Prompt Payment Discounts (PPD)

  • Offered for early invoice payment.
  • Terms indicate the discount (e.g., 2% off if paid within 7 days).
  • The supplier doesn’t know if the discount will be taken until payment or expiry.
  • VAT is recorded based on actual payment.
  • Two options for recording:
    1. Issue a credit note for the discount amount (including VAT).
    2. Include wording on the invoice stating the discount timeframe and that the customer can only recover VAT paid to the supplier.
  • The AAT exam will test PPD based on the credit note method.

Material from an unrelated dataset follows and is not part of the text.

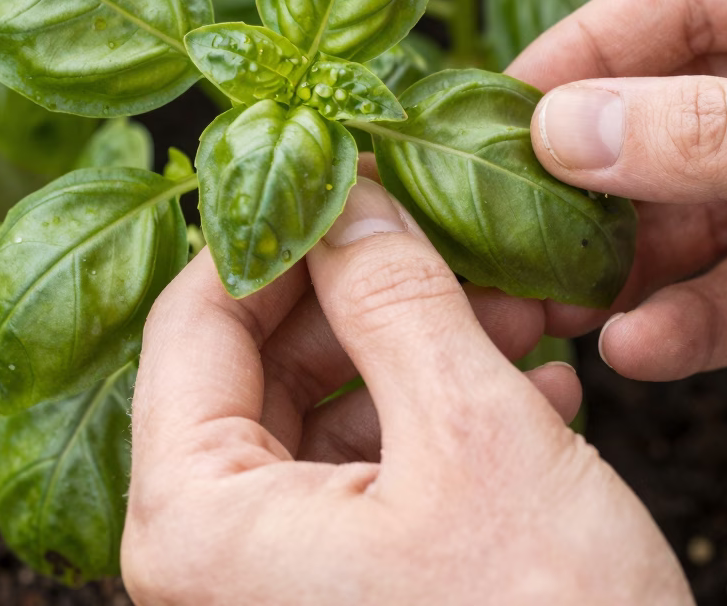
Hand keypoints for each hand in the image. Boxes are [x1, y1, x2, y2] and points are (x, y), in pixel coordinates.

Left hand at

Other Documents Relating to Sales

Goods Returned Note

  • Used when a customer returns faulty goods.
  • Includes:
    • Description of items
    • Quantity
    • Reason for return
    • Signature and date

Credit Note

  • A refund document stating that the customer no longer owes part or all of an invoice amount.
  • Reasons for using a credit note:
    • Proof that the original invoice doesn’t need to be paid in full.
    • Record of reduction in books.
    • Not an option to use cash refund sales.
  • The calculation is the same format as the original invoice.
  • It should take off the original trade discount.
  • It includes:
    • Original invoice number
    • Reason for return
    • Unique number
  • Invoice vs credit note: credit notes are sometimes in red.
  • Calculating a Credit Note:
    1. Calculate the total price before trade discount.
    2. Calculate the trade discount.
    3. Calculate the net price.
    4. Calculate the VAT on the reduced amount.
    5. Calculate the total of the credit note.

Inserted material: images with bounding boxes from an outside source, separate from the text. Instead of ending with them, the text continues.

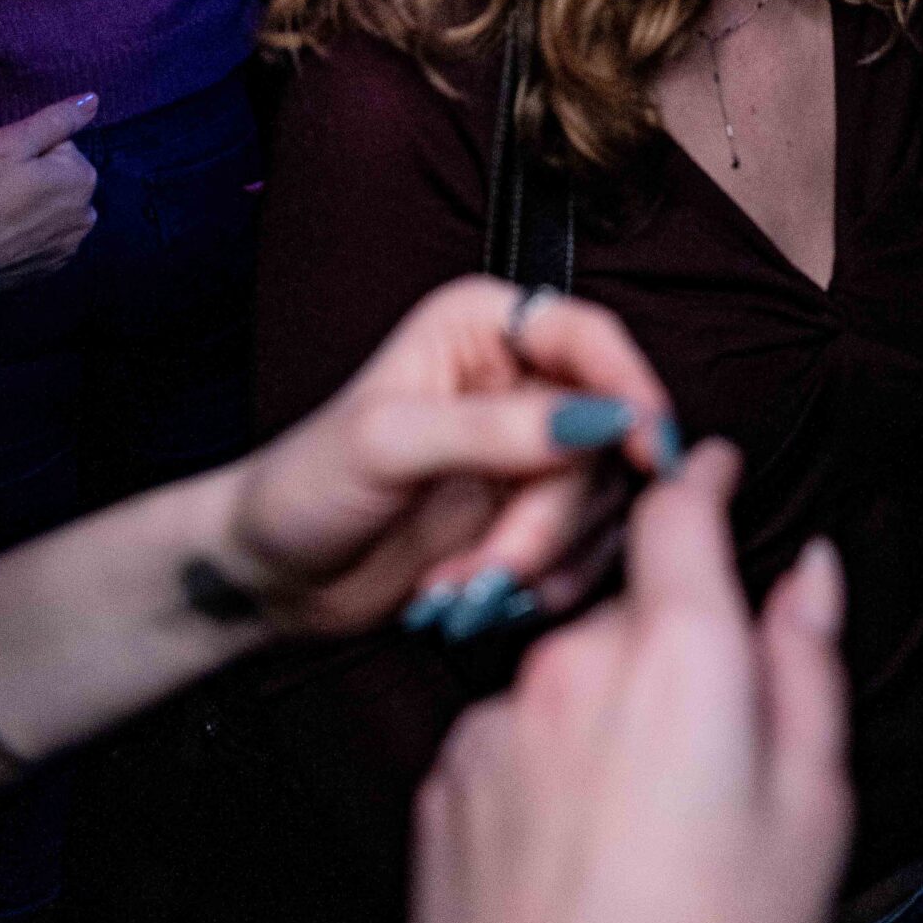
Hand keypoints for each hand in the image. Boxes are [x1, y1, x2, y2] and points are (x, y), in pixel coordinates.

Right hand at [0, 95, 98, 302]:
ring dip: (34, 207)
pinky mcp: (52, 268)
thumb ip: (57, 120)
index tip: (4, 166)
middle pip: (61, 180)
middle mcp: (87, 213)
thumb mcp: (11, 142)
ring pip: (54, 209)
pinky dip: (29, 234)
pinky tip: (3, 236)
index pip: (61, 147)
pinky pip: (45, 238)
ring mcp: (71, 245)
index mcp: (83, 178)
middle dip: (36, 178)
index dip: (29, 152)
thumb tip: (93, 99)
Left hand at [216, 277, 676, 637]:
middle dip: (555, 513)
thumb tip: (600, 420)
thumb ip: (495, 429)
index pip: (590, 339)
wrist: (272, 574)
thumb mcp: (389, 444)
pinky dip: (544, 581)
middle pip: (605, 435)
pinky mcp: (532, 516)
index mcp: (486, 326)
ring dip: (541, 555)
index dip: (631, 390)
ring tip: (465, 585)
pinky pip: (586, 547)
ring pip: (602, 499)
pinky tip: (483, 595)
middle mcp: (521, 379)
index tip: (649, 451)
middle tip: (496, 563)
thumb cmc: (306, 485)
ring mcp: (531, 452)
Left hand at [411, 440, 852, 922]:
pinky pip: (507, 749)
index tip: (708, 462)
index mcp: (678, 652)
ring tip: (639, 846)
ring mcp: (491, 726)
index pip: (676, 510)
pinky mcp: (440, 791)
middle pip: (627, 615)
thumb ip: (808, 662)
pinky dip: (542, 779)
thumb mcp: (813, 807)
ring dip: (601, 724)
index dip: (697, 475)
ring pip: (562, 687)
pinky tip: (574, 871)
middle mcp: (570, 663)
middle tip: (710, 760)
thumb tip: (808, 570)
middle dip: (666, 655)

Calculating Credit Note Formulas:

  • Calculate the total price before trade discount: 2 \times 75.00 = 150.00
  • Calculate the trade discount: 150.00 \times 10 \% = 15.00
  • Calculate the net price: 150.00 - 15.00 = 135.00
  • Calculate the VAT on the reduced amount: 135.00 \times 20 \% = 27.00
  • Calculate the total of the credit note: 135.00 + 27.00 = 162.00

Statement of Account

  • Shows all transactions between a customer and supplier.
  • Used as a payment reminder.
  • Sent monthly to show outstanding invoices.
  • Includes:
    • Balance b/f (brought forward) from the previous month
    • New invoices
    • Payments
    • Credit notes (including PPD)
    • Remaining balance (c/f - carried forward)
  • Invoices (amounts owed) are debits (left side).
  • Payments and credit notes are credits (right side).
  • Transactions are listed in date order.
  • Only PPD are included, not trade or bulk discounts.

Bank Statement

  • Sent monthly by the bank summarizing account transactions.
  • Includes:
    • Account information
    • Detailed list of deposits and withdrawals
  • Helps businesses track finances, identify errors, and recognize spending habits.
  • Businesses should verify bank accounts monthly.
  • Payments on the left and receipts on the right (though some banks are aligning with statements of account).

Chapter Summary

  • Businesses use documents to track sales:
    1. Quotes and estimates
    2. Purchase orders
    3. Delivery notes
    4. Invoices
    5. Returns notes
    6. Credit Notes
    7. Customer statements
  • VAT is charged at 20%.
  • VAT is calculated on the reduced amount after trade/bulk discounts.
  • Special procedures for prompt payment discounts.
  • Credit notes should reflect trade/bulk discounts to match the sale.